INSTRUCTIONS TO FOLLOW
Among the entries, which lines carry the string "Akaa"? Copy every one.

DATASET EXCERPTS
..........
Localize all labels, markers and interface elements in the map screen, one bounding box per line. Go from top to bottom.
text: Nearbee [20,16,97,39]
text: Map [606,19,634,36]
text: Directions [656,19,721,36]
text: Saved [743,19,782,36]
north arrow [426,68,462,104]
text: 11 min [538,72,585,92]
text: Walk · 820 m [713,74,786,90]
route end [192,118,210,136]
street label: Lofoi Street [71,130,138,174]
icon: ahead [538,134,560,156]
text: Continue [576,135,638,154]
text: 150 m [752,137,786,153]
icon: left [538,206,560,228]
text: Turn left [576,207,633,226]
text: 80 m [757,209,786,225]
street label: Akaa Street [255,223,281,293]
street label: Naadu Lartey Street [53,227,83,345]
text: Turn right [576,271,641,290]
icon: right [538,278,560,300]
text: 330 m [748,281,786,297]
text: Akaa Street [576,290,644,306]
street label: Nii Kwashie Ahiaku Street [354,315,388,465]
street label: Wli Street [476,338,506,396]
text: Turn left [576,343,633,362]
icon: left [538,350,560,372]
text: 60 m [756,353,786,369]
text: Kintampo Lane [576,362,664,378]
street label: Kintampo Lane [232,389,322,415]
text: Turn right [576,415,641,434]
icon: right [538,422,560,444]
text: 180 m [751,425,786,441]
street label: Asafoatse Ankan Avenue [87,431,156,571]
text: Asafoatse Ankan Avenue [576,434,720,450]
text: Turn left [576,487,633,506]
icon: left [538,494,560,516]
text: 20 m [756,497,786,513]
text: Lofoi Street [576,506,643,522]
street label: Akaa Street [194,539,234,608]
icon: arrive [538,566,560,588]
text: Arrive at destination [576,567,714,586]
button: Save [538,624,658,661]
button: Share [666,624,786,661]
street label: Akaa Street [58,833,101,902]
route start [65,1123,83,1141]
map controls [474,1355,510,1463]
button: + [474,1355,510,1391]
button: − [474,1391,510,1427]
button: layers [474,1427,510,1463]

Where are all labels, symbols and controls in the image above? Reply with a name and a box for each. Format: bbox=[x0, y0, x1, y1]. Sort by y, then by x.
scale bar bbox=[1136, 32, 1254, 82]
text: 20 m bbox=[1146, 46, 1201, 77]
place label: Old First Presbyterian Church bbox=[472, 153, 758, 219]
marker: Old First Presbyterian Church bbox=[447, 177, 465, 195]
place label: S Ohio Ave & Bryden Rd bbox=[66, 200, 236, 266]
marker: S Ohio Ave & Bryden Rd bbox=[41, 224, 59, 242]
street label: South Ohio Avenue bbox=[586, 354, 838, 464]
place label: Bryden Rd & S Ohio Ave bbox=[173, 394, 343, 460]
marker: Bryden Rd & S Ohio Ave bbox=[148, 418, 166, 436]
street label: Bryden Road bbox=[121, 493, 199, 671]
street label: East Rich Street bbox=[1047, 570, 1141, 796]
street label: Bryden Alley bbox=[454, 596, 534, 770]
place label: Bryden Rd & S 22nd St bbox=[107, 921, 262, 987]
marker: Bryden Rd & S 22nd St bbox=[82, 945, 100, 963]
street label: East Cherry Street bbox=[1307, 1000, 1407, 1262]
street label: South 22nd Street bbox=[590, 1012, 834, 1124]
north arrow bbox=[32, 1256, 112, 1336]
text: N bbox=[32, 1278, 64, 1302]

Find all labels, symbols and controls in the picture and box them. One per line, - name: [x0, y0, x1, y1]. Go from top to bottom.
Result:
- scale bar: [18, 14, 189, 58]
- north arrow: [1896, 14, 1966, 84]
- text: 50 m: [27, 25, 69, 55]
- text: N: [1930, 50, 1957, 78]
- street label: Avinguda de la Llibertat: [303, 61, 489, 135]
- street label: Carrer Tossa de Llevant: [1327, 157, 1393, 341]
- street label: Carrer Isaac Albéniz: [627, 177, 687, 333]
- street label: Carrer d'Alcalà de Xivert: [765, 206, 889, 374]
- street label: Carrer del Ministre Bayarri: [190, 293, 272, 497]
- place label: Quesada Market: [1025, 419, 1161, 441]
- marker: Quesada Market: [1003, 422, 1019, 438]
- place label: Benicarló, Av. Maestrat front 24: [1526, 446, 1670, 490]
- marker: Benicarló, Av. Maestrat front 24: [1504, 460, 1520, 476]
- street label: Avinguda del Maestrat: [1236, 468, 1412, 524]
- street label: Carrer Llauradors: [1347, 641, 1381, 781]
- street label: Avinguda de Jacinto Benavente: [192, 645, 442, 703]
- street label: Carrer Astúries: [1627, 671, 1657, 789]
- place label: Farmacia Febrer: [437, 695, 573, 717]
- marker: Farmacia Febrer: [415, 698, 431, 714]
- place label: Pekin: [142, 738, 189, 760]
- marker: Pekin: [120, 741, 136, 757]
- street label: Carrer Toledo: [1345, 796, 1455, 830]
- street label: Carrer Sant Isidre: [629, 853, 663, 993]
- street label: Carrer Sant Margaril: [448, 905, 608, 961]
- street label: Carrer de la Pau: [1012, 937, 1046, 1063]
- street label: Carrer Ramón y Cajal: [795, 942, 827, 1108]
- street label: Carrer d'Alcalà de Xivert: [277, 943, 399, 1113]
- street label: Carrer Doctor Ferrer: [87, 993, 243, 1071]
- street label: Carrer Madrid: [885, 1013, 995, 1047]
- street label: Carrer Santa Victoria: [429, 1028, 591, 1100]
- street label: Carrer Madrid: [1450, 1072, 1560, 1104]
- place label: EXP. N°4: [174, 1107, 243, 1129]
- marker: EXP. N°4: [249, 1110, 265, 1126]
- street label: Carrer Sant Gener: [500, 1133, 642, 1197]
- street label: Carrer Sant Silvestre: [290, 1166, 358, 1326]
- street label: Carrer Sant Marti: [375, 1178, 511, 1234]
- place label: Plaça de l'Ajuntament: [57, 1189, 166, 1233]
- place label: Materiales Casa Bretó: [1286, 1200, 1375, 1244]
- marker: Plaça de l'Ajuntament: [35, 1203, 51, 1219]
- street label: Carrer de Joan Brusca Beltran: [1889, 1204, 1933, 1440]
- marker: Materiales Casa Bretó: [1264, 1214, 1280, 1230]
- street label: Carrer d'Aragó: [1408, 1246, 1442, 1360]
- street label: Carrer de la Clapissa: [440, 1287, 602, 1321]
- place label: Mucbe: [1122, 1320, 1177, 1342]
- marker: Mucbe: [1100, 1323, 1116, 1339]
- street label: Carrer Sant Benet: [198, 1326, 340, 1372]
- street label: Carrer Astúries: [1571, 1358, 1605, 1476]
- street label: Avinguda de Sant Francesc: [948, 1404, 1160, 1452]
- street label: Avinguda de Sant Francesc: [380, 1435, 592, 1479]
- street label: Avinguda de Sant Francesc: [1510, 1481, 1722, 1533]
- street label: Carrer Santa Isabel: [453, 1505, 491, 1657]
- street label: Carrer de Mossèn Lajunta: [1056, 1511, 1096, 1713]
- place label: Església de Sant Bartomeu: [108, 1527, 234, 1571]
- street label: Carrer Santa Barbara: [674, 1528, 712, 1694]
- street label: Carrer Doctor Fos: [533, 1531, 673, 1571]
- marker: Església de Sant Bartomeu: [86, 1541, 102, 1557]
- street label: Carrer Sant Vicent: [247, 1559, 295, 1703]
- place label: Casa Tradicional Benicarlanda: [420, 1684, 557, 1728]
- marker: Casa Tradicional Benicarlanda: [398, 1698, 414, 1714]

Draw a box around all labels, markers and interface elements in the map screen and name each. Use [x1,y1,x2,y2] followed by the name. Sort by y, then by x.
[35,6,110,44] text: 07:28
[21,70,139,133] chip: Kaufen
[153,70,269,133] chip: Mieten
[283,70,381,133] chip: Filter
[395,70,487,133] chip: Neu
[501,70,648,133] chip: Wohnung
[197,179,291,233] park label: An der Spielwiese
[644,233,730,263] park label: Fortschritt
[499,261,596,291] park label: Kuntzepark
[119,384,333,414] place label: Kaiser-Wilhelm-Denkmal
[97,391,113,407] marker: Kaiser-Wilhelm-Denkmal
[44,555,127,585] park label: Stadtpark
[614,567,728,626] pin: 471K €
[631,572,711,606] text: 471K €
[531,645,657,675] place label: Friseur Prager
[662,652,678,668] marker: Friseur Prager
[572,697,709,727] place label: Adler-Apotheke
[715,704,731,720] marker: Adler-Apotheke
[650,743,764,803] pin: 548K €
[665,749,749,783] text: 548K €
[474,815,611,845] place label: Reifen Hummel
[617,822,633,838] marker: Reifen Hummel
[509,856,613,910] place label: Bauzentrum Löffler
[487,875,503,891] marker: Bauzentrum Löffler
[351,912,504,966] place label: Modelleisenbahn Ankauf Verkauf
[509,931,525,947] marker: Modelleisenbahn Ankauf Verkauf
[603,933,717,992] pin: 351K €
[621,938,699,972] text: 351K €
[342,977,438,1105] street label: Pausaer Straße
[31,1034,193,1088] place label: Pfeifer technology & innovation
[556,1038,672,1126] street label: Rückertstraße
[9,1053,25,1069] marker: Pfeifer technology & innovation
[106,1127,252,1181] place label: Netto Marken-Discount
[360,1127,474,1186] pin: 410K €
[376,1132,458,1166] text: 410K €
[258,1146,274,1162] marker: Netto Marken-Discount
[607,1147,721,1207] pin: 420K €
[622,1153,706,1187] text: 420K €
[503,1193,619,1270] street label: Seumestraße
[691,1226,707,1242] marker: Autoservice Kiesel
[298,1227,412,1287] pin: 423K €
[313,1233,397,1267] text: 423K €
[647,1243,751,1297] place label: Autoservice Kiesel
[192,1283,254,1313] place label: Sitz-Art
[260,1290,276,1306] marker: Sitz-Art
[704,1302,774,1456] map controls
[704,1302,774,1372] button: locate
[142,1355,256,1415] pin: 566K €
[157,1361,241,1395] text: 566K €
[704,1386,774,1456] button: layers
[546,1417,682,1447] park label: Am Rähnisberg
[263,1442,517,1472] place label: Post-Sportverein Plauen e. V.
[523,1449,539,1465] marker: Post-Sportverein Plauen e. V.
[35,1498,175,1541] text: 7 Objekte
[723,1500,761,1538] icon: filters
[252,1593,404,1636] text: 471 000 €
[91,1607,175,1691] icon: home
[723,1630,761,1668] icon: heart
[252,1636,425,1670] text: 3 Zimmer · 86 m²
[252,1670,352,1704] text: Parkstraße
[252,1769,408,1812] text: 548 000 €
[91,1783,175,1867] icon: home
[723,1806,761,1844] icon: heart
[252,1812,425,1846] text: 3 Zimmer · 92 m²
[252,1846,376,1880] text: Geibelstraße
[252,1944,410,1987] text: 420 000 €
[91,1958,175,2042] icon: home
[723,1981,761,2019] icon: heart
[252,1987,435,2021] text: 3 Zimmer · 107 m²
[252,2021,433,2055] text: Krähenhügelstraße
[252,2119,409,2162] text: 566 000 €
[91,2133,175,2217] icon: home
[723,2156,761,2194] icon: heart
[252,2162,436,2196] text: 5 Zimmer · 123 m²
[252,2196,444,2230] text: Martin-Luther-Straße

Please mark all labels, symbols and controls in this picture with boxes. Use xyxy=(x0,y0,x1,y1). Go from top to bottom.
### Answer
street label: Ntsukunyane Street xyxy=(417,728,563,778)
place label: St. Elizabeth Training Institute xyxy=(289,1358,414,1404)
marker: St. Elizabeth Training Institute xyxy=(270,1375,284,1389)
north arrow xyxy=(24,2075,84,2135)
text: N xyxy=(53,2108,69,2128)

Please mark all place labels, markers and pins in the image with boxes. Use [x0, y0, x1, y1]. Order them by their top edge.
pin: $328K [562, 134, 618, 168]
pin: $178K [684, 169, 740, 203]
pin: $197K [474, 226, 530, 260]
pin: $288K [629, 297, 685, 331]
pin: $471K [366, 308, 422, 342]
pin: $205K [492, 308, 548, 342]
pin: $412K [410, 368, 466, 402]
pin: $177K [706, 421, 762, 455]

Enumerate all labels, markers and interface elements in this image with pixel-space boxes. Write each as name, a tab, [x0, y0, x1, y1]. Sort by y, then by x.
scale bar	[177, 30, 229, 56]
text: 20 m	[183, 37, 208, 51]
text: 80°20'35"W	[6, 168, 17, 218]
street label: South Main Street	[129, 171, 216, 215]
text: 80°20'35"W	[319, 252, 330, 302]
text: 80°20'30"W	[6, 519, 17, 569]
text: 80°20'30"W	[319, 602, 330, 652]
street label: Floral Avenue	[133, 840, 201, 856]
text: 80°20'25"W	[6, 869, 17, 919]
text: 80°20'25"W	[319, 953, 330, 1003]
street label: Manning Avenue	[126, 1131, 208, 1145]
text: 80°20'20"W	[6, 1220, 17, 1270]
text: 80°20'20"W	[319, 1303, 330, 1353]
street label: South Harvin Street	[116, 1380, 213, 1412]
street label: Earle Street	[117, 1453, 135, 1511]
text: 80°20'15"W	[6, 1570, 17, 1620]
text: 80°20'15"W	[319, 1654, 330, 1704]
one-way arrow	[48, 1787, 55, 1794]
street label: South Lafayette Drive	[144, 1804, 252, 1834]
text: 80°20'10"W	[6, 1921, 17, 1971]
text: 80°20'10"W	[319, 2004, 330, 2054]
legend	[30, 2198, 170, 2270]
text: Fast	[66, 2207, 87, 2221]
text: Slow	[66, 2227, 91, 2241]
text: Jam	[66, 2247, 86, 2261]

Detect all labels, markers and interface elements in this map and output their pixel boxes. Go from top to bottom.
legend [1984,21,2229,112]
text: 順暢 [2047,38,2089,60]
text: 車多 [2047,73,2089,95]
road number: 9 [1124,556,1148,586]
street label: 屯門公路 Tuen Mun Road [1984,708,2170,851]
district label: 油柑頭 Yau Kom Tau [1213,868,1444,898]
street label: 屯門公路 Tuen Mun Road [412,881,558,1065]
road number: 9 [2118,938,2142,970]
..........
ANSWER FOR THE TASK
street label: Akaa Street [255,223,281,293]
text: Akaa Street [576,290,644,306]
street label: Akaa Street [194,539,234,608]
street label: Akaa Street [58,833,101,902]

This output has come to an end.